Wodurch unterscheiden sich Partizipien vom Gerundivum (Partizip Präsens mit zu)? Ist das Gerundivum der verdinglichte, gegenständlich geworden Imperativ, Auftrag: das zu Bekennende, das zu Erläuternde, das zu Bezahlende (Vorläufer des Sachzwangs)?
Gibt es einen Zusammenhang der agglutinierenden Sprachstruktur mit der Idolatrie und dem Sternendienst?
Durch Substantialisierung wird die Sprache in die Zone des Falles gerückt (in die Deklinationsfalle).
Wie unterscheidet sich das „libera nos a malo“ vom „befreie uns von dem Bösen“?
Theologische Bedeutung hat das „schaffen“ nur im Präteritum (im Anfang schuf Gott den Himmel und die Erde), während das frei konjugierbare „erschaffen“ die theologische Tradition der creatio ex nihilo in sich enthält.
Hängt die Ausbildung der durch Prä- und Suffixe und durch Präpositionen charakterisierten Sprache (der indogermanischen Sprache?) zusammen
– mit der Änderung und Ausweitung der Konjugationen (insbesondere der futurischen Formen) und
– mit der Herausbildung und Fixierung von Denkstrukturen, dem räumlichen, objektivierenden, verdinglichenden Denken entgegenkommen?

-=-=-

### AUFGABEN:
[A] Beantworten Sie anhand der Notizen zur Sprache die folgenden Fragen:
(i) In welche Zone wird die Sprache durch Substantialisierung gerückt?
(ii) Mit welcher lateinischen Wendung wird „befreie uns von dem Bösen“ verglichen?
(iii) In welcher Zeitform hat das „schaffen“ theologische Bedeutung?
[B] Führen Sie die Notizen zur Sprache im Anschluss an die letzte Frage in derselben Form fort.

-=-=-

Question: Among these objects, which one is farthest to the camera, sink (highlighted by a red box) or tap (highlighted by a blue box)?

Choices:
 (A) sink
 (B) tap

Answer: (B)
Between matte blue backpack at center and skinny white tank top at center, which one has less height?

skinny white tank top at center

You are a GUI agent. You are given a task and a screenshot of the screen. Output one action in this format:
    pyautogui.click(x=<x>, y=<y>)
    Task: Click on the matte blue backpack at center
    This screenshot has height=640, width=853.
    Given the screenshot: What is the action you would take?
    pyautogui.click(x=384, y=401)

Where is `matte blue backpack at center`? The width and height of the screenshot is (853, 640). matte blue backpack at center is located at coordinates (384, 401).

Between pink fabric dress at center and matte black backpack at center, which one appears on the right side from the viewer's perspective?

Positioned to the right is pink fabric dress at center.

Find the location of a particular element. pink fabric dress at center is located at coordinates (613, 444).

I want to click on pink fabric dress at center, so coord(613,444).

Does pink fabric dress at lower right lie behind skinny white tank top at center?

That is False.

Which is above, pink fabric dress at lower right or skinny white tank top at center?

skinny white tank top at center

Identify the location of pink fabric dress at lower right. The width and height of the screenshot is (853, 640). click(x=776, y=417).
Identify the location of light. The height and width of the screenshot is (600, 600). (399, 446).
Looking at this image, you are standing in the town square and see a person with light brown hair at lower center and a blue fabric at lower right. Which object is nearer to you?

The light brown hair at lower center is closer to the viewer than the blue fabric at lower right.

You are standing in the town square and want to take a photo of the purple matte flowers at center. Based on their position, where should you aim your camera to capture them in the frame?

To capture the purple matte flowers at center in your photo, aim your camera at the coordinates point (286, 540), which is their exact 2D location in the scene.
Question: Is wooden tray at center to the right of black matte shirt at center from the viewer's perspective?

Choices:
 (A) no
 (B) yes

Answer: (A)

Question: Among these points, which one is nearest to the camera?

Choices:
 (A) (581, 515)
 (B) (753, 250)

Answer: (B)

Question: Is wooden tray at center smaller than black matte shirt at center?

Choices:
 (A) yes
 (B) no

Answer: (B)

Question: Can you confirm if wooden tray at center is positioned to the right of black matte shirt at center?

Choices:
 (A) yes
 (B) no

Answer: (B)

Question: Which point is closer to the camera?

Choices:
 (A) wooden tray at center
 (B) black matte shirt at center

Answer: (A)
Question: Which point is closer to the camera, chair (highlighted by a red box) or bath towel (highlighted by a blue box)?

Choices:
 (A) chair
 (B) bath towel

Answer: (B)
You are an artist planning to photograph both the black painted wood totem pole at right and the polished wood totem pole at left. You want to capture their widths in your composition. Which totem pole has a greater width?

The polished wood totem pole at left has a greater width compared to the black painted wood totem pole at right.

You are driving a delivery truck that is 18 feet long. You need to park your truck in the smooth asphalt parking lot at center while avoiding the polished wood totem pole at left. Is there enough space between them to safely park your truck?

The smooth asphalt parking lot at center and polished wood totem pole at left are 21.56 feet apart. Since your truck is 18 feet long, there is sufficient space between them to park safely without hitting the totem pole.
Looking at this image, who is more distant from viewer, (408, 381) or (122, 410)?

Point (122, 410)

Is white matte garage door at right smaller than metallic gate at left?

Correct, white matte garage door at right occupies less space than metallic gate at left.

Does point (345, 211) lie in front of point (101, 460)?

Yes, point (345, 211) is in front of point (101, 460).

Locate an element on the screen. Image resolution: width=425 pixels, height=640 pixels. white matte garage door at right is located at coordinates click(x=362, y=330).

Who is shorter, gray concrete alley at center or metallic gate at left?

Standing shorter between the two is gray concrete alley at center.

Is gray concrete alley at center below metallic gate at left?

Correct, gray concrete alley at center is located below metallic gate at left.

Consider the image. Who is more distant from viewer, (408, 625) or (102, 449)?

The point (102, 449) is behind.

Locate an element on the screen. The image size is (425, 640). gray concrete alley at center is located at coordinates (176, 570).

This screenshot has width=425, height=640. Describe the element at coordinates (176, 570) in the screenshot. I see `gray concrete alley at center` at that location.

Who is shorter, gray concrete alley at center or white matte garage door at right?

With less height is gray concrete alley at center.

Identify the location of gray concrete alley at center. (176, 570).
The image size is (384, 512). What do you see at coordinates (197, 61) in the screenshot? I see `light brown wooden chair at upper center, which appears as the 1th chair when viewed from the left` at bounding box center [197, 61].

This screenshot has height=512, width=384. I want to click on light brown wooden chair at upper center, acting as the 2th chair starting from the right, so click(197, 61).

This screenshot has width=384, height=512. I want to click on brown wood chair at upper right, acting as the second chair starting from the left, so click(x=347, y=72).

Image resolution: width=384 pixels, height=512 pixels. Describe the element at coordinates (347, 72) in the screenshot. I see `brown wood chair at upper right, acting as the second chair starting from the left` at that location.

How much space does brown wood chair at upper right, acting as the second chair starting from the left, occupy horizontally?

-=-=-

### LÖSUNGEN JE AUFGABE:
[A]
(i) In die Zone des Falles, also in die Deklinationsfalle.
(ii) Mit „libera nos a malo“.
(iii) Nur im Präteritum.

[B]
Und welche Bedeutung hat in diesem Zusammenhang das Barock:
– hinsichtlich der Ausbildung der Titel (Hoheit, Ableitung der hoheitlichen Aufgaben), der Hereinnahme der Ehrenbezeichnungen in die Sprache, und
– die Substantialisierungstendenzen, insbesondere die Einführung der Majuskel zur Kennzeichnung der Substantive (in England nur zu Kennzeichnung der Personen)?
Was hat -haft mit „Haft“ und -bar mit „bar“ zu tun? Steckt darin nicht die Erinnerung an die Schuldknechtschaft? Und bezeichnet der Begriff der Schuldknechtschaft nicht den Grund der Vergesellschaftung immer noch am deutlichsten? Ist nicht das Bekenntnis die vergeistigte Schuldknechtschaft?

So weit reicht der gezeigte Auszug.